The Red Caboose Motel & Restaurant began on a dare in 1970, with a bid on 19 cabooses at auction, and has evolved into a collection of eclectic motel rooms in the heart of Pennsylvania Dutch country.
It's a railroad car town in Ronks, nestled in the middle of Lancaster County Amish farms, and is within a quarter-mile of the Strasburg Railroad ticket counter.
"Five minutes from Route 30, but a million miles from the rest of the world," Tyler Prickett, who bought the complex with his father, Todd, in 2016, described the location recently.
In 2018, the brightly colored cabooses were listed by bobvila.com as "15 Classic Roadside Motels You Can Visit Along America's Highways" and by booking.com in its Ultimate "Book the U.S.'" List, which also features an overnight stay in the Empire State Building and The Ultimate Nick Jonas Tour Bus.
The story of the caboose motel began with the challenge by an old school chum. According to the historical booklet, "Red Caboose Lodge," Donald M. Denlinger, founder and president of the Mill-Bridge Craft Village of Soudersburg at the time, never expected to win a bid of $100 under scrap value for 19, 25-ton cabooses at the graveyard auction.
During a blizzard in January 1970, Denlinger received a call that would change his life. He had won the auction and needed to move 950,000 pounds of steel. "When are you going to move your cabooses?" the railroad company asked. He was warned that he would be charged storage for every day they sat, and they wanted them moved by that afternoon, according to the booklet.
Overcoming massive challenges and red tape, Denlinger brought his grimey fleet of rusting cabooses with broken windows and kerosene-soaked floors to a farm in Ronks, transporting them with the help of the Strasburg Railroad.
The track was temporarily bent into the farm, and sidings were built that still hold the cabooses today.
Aside from the cabooses, two Pennsylvania Railroad P-70 coaches from the 1920s serve as the Casey Jones ' Restaurant. They are joined by a boxcar that serves as a kitchen.
Another group of cabooses was brought in for the motel during the 1980s, bringing it to a total of 48 rooms today, including some in the original farmhouse named the Shady Rest Hotel.
Tyler Prickett said that he first experienced the motel when he was "knee high to a grasshopper" during the early 1980s. The Prickett family, originally from Yardley, stayed there nine times as guests over the years.
He approached his father on his birthday in 2015 when the motel complex came up for sale. It was a good fit, as the family had 50 years in the antique business, and Todd Prickett has experience in restoration. So they bought it.
Each caboose has a full bathroom, and each is brightly painted to represent a different railroad company in the United States.
"If you really want to experience the Red Caboose Motel you really have to stay 48 times," Tyler Prickett said, noting that no two caboose rooms are alike.
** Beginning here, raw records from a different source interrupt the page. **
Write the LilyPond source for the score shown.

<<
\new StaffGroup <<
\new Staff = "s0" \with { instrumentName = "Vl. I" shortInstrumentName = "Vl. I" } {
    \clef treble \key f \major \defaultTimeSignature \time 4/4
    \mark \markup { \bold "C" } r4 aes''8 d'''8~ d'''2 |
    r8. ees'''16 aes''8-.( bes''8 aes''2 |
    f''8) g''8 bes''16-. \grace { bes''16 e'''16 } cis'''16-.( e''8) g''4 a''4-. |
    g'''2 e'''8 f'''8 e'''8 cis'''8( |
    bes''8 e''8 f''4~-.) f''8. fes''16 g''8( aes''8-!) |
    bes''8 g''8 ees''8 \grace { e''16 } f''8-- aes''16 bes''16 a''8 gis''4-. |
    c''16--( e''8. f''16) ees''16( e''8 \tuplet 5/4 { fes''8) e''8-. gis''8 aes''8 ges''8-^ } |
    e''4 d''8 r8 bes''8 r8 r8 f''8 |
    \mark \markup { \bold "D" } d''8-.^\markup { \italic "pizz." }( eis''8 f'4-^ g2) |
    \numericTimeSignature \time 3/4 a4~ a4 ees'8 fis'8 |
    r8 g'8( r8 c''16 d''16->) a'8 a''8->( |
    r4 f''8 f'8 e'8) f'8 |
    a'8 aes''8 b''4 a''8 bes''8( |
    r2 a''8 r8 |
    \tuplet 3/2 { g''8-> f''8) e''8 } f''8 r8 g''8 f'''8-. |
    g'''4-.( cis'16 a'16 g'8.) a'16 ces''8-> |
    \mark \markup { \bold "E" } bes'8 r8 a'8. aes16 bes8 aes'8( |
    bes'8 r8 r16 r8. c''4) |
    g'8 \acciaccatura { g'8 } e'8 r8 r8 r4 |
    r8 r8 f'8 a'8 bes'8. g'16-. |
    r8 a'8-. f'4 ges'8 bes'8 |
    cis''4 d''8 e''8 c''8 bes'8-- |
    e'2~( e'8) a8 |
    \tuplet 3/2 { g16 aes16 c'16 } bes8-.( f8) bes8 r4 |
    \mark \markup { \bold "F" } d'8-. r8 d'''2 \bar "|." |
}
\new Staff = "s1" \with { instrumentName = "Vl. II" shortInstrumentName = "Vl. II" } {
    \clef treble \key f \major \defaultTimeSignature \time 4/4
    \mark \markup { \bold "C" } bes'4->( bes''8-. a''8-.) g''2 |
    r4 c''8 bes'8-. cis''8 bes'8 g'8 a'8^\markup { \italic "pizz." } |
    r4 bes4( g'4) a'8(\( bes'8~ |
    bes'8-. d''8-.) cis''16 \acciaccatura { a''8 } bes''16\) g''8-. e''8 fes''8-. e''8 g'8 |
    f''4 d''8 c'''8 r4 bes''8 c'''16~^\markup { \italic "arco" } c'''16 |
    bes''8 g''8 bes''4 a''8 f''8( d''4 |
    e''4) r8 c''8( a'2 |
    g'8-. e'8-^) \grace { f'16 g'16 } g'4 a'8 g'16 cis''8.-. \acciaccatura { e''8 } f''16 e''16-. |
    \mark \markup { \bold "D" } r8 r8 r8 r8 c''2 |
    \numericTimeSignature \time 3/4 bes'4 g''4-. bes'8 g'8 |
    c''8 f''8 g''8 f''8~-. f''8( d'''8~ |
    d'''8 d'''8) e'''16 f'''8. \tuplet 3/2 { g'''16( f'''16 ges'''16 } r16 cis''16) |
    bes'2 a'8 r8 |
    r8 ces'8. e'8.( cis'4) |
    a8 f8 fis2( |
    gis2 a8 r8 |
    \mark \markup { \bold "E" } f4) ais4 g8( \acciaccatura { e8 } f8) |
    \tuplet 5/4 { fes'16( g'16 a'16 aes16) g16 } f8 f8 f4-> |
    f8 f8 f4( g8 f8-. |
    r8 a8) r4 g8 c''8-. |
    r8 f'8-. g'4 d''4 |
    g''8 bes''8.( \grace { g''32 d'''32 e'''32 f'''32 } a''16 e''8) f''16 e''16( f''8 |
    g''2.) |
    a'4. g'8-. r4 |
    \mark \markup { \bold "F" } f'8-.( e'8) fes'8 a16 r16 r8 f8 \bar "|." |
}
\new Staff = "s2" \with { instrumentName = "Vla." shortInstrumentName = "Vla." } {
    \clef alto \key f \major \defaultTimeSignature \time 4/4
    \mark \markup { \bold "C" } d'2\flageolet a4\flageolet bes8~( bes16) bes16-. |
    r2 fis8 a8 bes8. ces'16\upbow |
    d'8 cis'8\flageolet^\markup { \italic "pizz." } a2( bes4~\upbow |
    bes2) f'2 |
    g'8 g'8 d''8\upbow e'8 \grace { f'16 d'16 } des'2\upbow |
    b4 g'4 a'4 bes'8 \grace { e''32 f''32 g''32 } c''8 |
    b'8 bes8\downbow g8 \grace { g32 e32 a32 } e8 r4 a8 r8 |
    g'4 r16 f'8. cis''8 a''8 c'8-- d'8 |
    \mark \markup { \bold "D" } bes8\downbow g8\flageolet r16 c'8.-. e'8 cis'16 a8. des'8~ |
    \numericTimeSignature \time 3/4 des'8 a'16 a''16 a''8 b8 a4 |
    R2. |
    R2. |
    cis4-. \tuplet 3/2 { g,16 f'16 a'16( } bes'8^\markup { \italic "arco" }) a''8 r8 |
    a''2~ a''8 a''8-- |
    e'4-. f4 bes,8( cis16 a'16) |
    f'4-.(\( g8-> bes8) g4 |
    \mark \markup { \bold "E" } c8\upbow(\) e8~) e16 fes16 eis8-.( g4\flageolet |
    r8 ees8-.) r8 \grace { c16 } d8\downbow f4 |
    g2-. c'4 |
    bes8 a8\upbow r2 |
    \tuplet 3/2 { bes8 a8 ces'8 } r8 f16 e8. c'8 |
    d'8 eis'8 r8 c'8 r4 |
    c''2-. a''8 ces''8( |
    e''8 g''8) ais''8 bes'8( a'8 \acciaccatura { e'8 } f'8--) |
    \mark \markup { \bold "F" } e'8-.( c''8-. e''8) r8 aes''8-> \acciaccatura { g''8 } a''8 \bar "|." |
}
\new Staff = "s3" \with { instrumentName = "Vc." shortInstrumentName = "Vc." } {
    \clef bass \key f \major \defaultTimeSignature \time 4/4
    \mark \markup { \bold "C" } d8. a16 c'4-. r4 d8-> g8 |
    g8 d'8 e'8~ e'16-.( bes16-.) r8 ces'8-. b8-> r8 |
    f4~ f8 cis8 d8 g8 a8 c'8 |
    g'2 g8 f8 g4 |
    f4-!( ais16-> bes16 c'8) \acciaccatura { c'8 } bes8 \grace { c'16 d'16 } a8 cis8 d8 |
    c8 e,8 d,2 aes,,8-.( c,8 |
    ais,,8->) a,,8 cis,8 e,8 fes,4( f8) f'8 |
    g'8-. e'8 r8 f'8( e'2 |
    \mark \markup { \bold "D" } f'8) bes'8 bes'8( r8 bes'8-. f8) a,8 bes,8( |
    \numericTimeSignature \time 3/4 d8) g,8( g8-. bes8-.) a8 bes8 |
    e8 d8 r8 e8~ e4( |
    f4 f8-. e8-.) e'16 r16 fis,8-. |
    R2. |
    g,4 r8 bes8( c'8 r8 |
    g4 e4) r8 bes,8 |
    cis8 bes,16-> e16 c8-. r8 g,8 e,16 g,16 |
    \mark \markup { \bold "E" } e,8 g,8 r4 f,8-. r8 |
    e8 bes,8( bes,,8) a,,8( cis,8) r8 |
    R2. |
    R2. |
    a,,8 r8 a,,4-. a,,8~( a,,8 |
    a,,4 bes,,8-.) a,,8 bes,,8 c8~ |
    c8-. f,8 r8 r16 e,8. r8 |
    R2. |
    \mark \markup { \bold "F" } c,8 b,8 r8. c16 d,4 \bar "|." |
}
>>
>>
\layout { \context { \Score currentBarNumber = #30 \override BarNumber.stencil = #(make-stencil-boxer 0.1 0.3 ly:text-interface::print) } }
Some guests come with maps, checking off each caboose so they don't stay in the same one, while others have a favorite caboose. Repeat guests are called, "Very Important Conductors."
Some cabooses are finished in wood, some drywall, and some cupolas are exposed from inside letting in light with their many windows. Sleeping arrangements vary. Some have multiple bunks in one room, and others have a single bed on either side of a full bathroom. The bathrooms are in the center of each caboose.
Aside from the historical and railroad interest, the cabooses are "coming in on the heels of the tiny house craze, these are the original tiny houses," Todd Prickett noted.
The rail cars on the property were made in the early part of the 20th century. There are three wooden cabooses.
Tyler Prickett described the special maintenance challenges that go along with running an aging fleet of cabooses as a motel connected to modern conveniences like running water. Wheels are exposed, and there are no basements to prevent freezing.
"There is no shortage of opportunity for Mother Nature to remind you she is still in charge," he said.
The motel is seasonal. Rooms are available from the first week in March until the end of December. The restaurant is mostly open seven days a week during the season and weekends all year round.
"It's a labor of love, because there really is nothing like this. There is nothing like this in the proximity to other railroad attractions, it's unlike anything in the country," Tyler Prickett said.